The aim is to create the positive conditions where the person can live without stigma; where people are treated with warmth and authenticity, listened to without judgment and are given opportunity for self-expression.

There are, however, ways to ‘reframe’ this debate.

Framing is a fast developing concept, as much in communication sciences as in other disciplines. This is partly due to the fact that it is a rather flexible approach that lends itself to many applications.

New framework

When there is a question relating to knowing how a particular subject is presented, in the media for instance, framing immediately springs to mind.

Instead of painting the illness as a homogenous and unchanging totality, it would be preferable to place the accent on its progressive and developmental nature.

One can put the accent on continuing to be a real person despite the decline due to the illness: acknowledge the personality, the identity and the life journey of those with a progressive dementia.

One can also develop empowerment and social inclusion with people with a progressive dementia. Such individuals are more than passive and dependent consumers of help and care services. They have resources that should be mobilized. The principle of inclusion implies that society is composed of all its citizens. However, this needs competent leadership.

Let those who living with dementia speak. It will provide others with one of the most powerful counter-examples in relation to the current dominant image, which often makes the individual disappear behind his/her illness.

Let your respect for those living with the dementia be obvious in what you have to say.

It is useful also never to forget that people with Alzheimer’s disease also have their own life story, their own personality and character. This is because their long-term memories are relatively preserved, due to a phenomenon first characterised by the French neurologist Ribot in the 1880s. Enable these aspects to be expressed too.

Those who disseminate messages, especially via texts designed to influence people, may deliberately choose a frame that the reader is supposed to pick up and appropriate so as to henceforth view reality in this way.

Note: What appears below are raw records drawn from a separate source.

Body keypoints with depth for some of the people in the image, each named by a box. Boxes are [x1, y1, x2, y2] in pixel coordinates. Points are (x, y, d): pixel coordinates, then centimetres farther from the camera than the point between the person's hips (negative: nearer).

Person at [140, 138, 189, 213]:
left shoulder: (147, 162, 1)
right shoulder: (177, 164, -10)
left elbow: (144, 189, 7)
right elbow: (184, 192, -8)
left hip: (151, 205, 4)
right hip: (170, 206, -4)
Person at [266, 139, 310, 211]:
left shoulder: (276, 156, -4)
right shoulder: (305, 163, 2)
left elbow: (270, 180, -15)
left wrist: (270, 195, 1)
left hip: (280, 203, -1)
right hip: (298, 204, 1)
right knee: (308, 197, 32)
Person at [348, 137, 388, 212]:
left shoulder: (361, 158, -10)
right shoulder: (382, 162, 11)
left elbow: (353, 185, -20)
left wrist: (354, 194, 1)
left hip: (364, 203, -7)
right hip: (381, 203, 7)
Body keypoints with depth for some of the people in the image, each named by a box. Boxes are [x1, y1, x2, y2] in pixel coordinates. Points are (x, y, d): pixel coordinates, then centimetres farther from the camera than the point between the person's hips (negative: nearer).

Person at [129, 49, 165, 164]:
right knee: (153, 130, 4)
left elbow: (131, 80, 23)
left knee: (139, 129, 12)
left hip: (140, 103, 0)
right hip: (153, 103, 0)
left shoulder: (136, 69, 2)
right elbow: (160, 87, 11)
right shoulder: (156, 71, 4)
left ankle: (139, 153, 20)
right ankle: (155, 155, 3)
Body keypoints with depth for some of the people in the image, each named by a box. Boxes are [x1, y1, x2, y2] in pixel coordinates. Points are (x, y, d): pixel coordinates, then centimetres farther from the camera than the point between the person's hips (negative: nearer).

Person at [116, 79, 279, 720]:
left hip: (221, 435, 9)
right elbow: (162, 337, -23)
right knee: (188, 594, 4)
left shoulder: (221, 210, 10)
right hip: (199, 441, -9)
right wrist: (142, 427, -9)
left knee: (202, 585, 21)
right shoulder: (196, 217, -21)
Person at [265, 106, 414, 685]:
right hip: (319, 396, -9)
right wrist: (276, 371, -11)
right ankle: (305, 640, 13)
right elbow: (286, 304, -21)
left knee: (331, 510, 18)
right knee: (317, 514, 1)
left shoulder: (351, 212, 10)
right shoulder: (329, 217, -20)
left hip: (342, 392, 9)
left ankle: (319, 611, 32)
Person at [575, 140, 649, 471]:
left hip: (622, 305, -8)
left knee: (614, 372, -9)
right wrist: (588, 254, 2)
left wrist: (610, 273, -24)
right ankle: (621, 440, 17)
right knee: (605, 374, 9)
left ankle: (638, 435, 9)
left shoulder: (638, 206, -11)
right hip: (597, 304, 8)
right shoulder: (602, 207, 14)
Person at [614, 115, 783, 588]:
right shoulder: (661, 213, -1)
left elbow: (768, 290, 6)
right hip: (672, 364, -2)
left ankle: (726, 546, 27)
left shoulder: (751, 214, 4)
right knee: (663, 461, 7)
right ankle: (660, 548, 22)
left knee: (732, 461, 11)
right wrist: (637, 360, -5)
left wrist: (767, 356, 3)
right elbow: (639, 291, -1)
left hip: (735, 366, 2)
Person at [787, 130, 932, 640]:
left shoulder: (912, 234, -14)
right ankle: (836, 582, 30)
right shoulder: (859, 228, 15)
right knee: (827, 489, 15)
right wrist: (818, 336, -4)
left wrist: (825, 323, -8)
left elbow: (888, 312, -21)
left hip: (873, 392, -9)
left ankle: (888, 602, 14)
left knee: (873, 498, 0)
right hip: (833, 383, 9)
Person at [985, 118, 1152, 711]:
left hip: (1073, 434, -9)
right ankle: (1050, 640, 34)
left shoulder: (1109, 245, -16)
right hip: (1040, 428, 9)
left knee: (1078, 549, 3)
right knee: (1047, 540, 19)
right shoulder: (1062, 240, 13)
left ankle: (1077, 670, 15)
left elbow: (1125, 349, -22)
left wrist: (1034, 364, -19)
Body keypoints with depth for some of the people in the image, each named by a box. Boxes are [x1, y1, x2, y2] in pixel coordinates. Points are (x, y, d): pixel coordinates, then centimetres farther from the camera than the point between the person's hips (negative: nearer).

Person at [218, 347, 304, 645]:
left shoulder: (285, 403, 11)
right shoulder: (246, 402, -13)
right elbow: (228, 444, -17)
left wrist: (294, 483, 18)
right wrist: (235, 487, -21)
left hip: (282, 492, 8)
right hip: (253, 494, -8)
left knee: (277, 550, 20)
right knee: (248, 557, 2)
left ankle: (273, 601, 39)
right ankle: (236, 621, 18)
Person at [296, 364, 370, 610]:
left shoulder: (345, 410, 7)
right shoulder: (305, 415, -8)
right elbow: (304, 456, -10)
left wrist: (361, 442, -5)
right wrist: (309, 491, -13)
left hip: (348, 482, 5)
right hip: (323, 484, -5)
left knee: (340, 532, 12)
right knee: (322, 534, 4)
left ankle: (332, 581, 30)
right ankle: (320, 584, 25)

Given that frames form part of any culture, many of them are common to both the sender and the recipient of a given message.

The question of whether framing is a conscious process remains open to discussion: how far will the writer of a given text deliberately choose a frame that serves his own interests?

As we approach the G8 leading on the subject of what is important in dementia diagnosis, research and care, it is all the more important that we frame the discussion properly.

There are so many stakeholders in English dementia policy, it can be quite uncertain know where the current dementia policy has come from.

David Cameron has often argued that ‘it is not where you’ve come from, it’s where you’re going to’. If one of the goals is destigmatising dementia in society, how we articulate the present debate today is vital to our progress tomorrow.

This means not talking about ‘horrible’ and ‘suffering’ in a way as to encourage ‘moral panic’.

This means treating people with dementia, living at all stages with any particular condition, with the dignity they deserve; this will enormously help carers too.